- WHAT IS NEEDED: Without skipping or changing anything, print all the entries.

- INPUT RECORDS:
=== Begin Enclosure ===
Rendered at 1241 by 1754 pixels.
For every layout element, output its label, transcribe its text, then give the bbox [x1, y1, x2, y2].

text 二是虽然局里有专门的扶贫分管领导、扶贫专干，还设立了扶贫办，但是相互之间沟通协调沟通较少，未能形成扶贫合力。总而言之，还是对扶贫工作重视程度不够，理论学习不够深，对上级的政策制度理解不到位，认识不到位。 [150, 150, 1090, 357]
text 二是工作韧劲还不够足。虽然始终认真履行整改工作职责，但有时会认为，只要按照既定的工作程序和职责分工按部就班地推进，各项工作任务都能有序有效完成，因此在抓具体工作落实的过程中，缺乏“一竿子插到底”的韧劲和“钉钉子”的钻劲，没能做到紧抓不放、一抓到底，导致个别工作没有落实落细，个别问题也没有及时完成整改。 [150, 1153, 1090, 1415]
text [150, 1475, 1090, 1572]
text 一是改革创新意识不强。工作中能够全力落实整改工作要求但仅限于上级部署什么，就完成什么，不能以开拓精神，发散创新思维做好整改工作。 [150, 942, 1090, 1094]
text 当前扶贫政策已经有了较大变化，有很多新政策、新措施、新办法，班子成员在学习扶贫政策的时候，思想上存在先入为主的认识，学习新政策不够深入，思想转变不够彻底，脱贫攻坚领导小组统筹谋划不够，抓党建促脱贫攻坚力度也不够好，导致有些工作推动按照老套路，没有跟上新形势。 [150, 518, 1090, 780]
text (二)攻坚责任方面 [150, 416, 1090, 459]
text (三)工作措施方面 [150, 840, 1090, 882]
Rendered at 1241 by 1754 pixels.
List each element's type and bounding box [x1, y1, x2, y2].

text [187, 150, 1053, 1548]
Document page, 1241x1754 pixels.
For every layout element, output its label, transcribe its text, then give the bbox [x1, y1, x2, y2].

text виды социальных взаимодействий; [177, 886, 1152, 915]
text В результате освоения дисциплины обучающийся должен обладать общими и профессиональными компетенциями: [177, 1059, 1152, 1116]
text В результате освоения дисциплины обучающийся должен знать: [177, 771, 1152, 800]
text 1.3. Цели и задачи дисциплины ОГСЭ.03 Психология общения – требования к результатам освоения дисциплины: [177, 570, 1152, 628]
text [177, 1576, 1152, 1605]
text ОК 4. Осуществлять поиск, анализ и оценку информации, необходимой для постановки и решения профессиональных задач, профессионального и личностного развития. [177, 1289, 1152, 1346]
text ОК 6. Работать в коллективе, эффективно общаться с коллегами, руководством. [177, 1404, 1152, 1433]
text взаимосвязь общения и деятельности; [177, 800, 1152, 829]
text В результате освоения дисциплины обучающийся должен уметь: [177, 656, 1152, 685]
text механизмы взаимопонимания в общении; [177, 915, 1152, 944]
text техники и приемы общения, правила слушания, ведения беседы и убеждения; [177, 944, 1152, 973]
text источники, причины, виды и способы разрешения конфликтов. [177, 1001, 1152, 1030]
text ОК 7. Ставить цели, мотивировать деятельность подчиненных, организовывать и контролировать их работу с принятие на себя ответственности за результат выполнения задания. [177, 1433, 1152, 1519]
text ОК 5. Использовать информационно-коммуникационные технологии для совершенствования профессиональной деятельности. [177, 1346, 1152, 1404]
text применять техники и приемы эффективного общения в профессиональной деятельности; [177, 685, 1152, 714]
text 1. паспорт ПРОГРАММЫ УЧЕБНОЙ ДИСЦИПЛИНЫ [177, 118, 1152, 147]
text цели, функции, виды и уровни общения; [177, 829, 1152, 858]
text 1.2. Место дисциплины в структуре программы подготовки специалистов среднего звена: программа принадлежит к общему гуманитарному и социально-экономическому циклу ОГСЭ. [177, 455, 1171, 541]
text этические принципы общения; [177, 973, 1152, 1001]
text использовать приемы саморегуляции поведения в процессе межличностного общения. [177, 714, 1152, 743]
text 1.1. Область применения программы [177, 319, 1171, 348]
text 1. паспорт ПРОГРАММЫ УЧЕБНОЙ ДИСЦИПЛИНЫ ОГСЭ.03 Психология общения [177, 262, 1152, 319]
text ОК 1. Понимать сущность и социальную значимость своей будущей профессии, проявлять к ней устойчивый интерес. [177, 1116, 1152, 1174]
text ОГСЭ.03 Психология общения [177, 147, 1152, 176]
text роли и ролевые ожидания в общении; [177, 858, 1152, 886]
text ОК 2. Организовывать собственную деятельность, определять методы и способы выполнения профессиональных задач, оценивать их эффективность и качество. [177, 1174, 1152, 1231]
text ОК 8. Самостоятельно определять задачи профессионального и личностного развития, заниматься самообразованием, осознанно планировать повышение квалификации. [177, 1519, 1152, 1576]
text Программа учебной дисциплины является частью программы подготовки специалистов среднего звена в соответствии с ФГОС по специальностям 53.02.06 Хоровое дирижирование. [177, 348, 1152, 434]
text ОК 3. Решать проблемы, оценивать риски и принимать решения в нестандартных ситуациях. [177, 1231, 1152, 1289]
=== End Enclosure ===
- EXPECTED ANSWER:
Rendered at 1241 by 1754 pixels.
For every layout element, output its label, transcribe its text, then give the bbox [x1, y1, x2, y2].

text 二是虽然局里有专门的扶贫分管领导、扶贫专干，还设立了扶贫办，但是相互之间沟通协调沟通较少，未能形成扶贫合力。总而言之，还是对扶贫工作重视程度不够，理论学习不够深，对上级的政策制度理解不到位，认识不到位。 [150, 150, 1090, 357]
text 二是工作韧劲还不够足。虽然始终认真履行整改工作职责，但有时会认为，只要按照既定的工作程序和职责分工按部就班地推进，各项工作任务都能有序有效完成，因此在抓具体工作落实的过程中，缺乏“一竿子插到底”的韧劲和“钉钉子”的钻劲，没能做到紧抓不放、一抓到底，导致个别工作没有落实落细，个别问题也没有及时完成整改。 [150, 1153, 1090, 1415]
text [150, 1475, 1090, 1572]
text 一是改革创新意识不强。工作中能够全力落实整改工作要求但仅限于上级部署什么，就完成什么，不能以开拓精神，发散创新思维做好整改工作。 [150, 942, 1090, 1094]
text 当前扶贫政策已经有了较大变化，有很多新政策、新措施、新办法，班子成员在学习扶贫政策的时候，思想上存在先入为主的认识，学习新政策不够深入，思想转变不够彻底，脱贫攻坚领导小组统筹谋划不够，抓党建促脱贫攻坚力度也不够好，导致有些工作推动按照老套路，没有跟上新形势。 [150, 518, 1090, 780]
text (二)攻坚责任方面 [150, 416, 1090, 459]
text (三)工作措施方面 [150, 840, 1090, 882]
Rendered at 1241 by 1754 pixels.
List each element's type and bounding box [x1, y1, x2, y2].

text [187, 150, 1053, 1548]
Document page, 1241x1754 pixels.
For every layout element, output its label, transcribe its text, then give the bbox [x1, y1, x2, y2].

text виды социальных взаимодействий; [177, 886, 1152, 915]
text В результате освоения дисциплины обучающийся должен обладать общими и профессиональными компетенциями: [177, 1059, 1152, 1116]
text В результате освоения дисциплины обучающийся должен знать: [177, 771, 1152, 800]
text 1.3. Цели и задачи дисциплины ОГСЭ.03 Психология общения – требования к результатам освоения дисциплины: [177, 570, 1152, 628]
text [177, 1576, 1152, 1605]
text ОК 4. Осуществлять поиск, анализ и оценку информации, необходимой для постановки и решения профессиональных задач, профессионального и личностного развития. [177, 1289, 1152, 1346]
text ОК 6. Работать в коллективе, эффективно общаться с коллегами, руководством. [177, 1404, 1152, 1433]
text взаимосвязь общения и деятельности; [177, 800, 1152, 829]
text В результате освоения дисциплины обучающийся должен уметь: [177, 656, 1152, 685]
text механизмы взаимопонимания в общении; [177, 915, 1152, 944]
text техники и приемы общения, правила слушания, ведения беседы и убеждения; [177, 944, 1152, 973]
text источники, причины, виды и способы разрешения конфликтов. [177, 1001, 1152, 1030]
text ОК 7. Ставить цели, мотивировать деятельность подчиненных, организовывать и контролировать их работу с принятие на себя ответственности за результат выполнения задания. [177, 1433, 1152, 1519]
text ОК 5. Использовать информационно-коммуникационные технологии для совершенствования профессиональной деятельности. [177, 1346, 1152, 1404]
text применять техники и приемы эффективного общения в профессиональной деятельности; [177, 685, 1152, 714]
text 1. паспорт ПРОГРАММЫ УЧЕБНОЙ ДИСЦИПЛИНЫ [177, 118, 1152, 147]
text цели, функции, виды и уровни общения; [177, 829, 1152, 858]
text 1.2. Место дисциплины в структуре программы подготовки специалистов среднего звена: программа принадлежит к общему гуманитарному и социально-экономическому циклу ОГСЭ. [177, 455, 1171, 541]
text этические принципы общения; [177, 973, 1152, 1001]
text использовать приемы саморегуляции поведения в процессе межличностного общения. [177, 714, 1152, 743]
text 1.1. Область применения программы [177, 319, 1171, 348]
text 1. паспорт ПРОГРАММЫ УЧЕБНОЙ ДИСЦИПЛИНЫ ОГСЭ.03 Психология общения [177, 262, 1152, 319]
text ОК 1. Понимать сущность и социальную значимость своей будущей профессии, проявлять к ней устойчивый интерес. [177, 1116, 1152, 1174]
text ОГСЭ.03 Психология общения [177, 147, 1152, 176]
text роли и ролевые ожидания в общении; [177, 858, 1152, 886]
text ОК 2. Организовывать собственную деятельность, определять методы и способы выполнения профессиональных задач, оценивать их эффективность и качество. [177, 1174, 1152, 1231]
text ОК 8. Самостоятельно определять задачи профессионального и личностного развития, заниматься самообразованием, осознанно планировать повышение квалификации. [177, 1519, 1152, 1576]
text Программа учебной дисциплины является частью программы подготовки специалистов среднего звена в соответствии с ФГОС по специальностям 53.02.06 Хоровое дирижирование. [177, 348, 1152, 434]
text ОК 3. Решать проблемы, оценивать риски и принимать решения в нестандартных ситуациях. [177, 1231, 1152, 1289]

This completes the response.